I also wanted you to know that anger can also be a good thing. Anger has led groups to advocate for the unfairly treated, for the marginalized individuals of society. Anger has corrected great injustices and inequalities. Healthy anger has led to good laws being passed to protect and safeguard. Anger has led to good and fair systems and processes being created and implemented. So maybe our anger is trying to move us to settle something in our hearts and minds and not to be satisfied with the wrongs that we have encountered along the way. So don’t just move to eradicate or ignore or suppress your anger prematurely if it’s trying to tell you something. Seek to understand it! Perhaps seek to change and modify it so that your anger is acceptable. Maybe even let it shape your approach to certain issues and situations but by all means learn to manage your anger instead of your anger managing you or better said “unmanaging you” and leading you to who knows where.

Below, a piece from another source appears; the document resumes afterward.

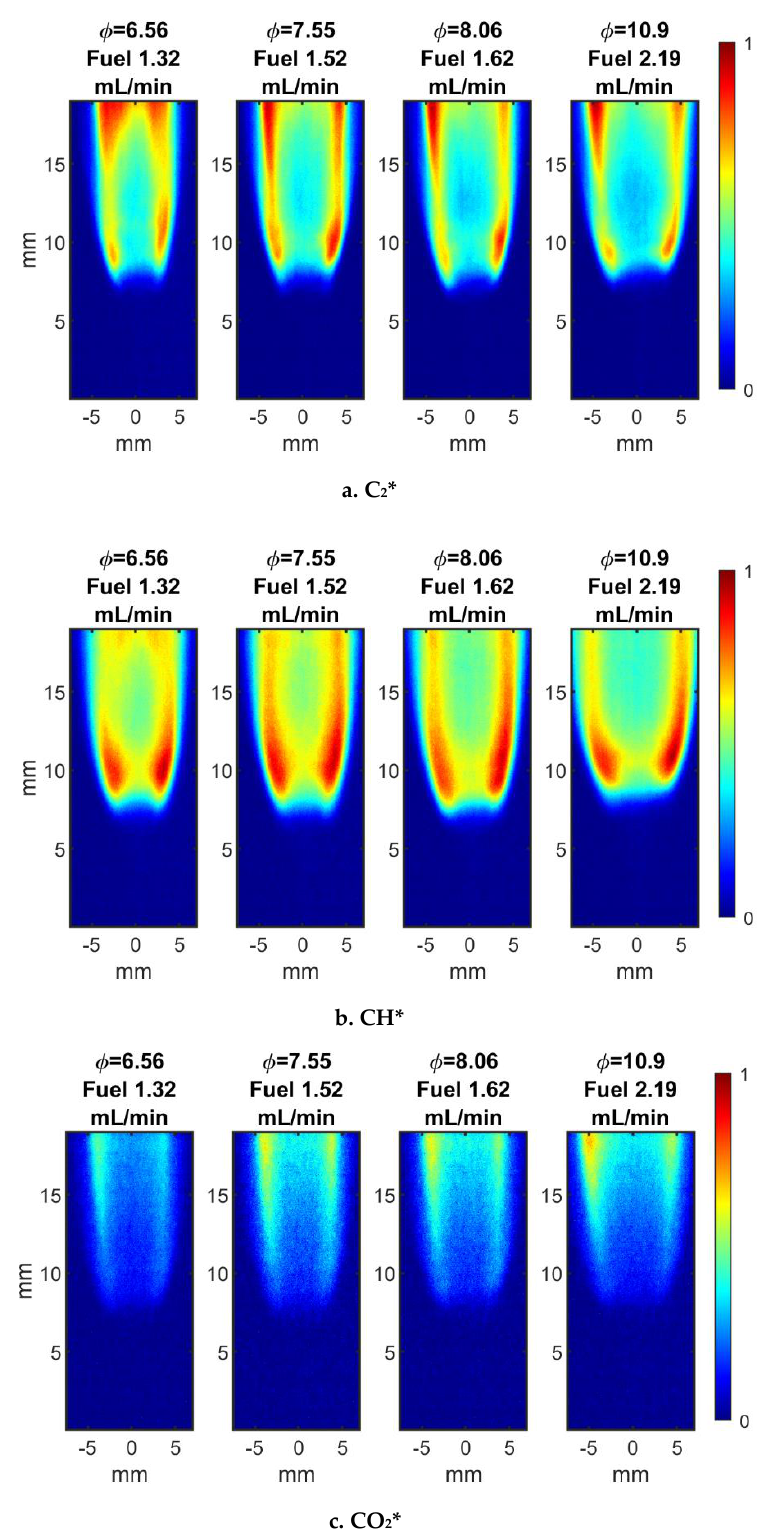
Figure 11. C 2 * ( a ), CH* ( b ), and CO 2 * ( c ) emissions for ignited Jet A sprays. The O 2 flow rate was fixed at 0.4 L/min.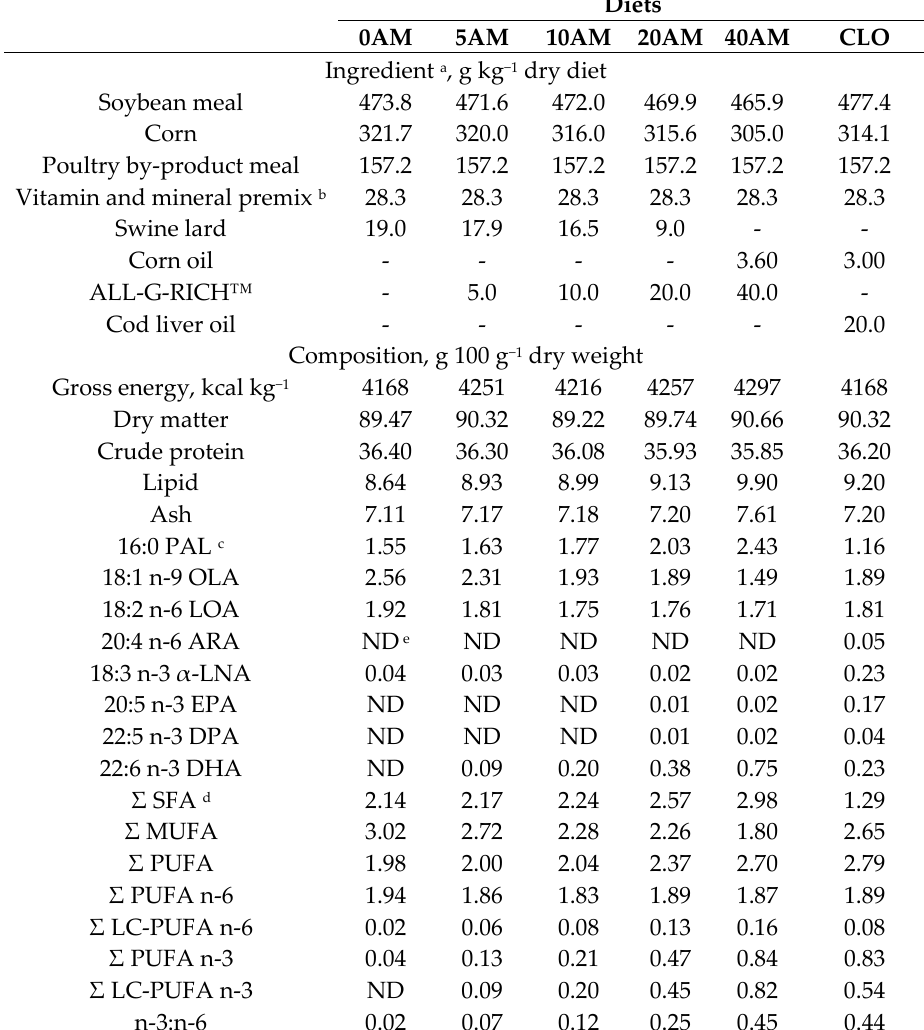
Table 1. Formulation, proximate composition, and fatty acid profile of the experimental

Another principle about anger is that it needs to be short lived so that it doesn’t build into a greater cancer; a bitterness that destroys the rest of our sanity and future. Go immediately to the person or organization you’re angry with and express your anger in a calm, polite but firm, mature, matter-of-fact way. If you can’t do this without losing “your cool” then take someone with you who can keep you calm and/or write a 24-hour Memo as I call it. Simply put a 24-hour Memo is writing a note to the person you’re angry with and expressing your anger in exacting detail, every bit of it and then putting the 24-hour Memo in a drawer and taking it back out in 24 hours or so and rereading it to see if you feel the same way. If you change your 24-hour, add to it, delete from it, etc., then reread it and put it back in the drawer for another 24 hours, then reread it again. If after doing this 24 hour process a couple times you feel the same way then rewrite it to make it neat and send it to the recipient you’re angry at. You’ll probably find that this 24-hour Memo is therapeutic and helps you get the frustration off your chest directed towards the person who needs to hear it. Don’t give up on your anger unless it doesn’t serve you or others well.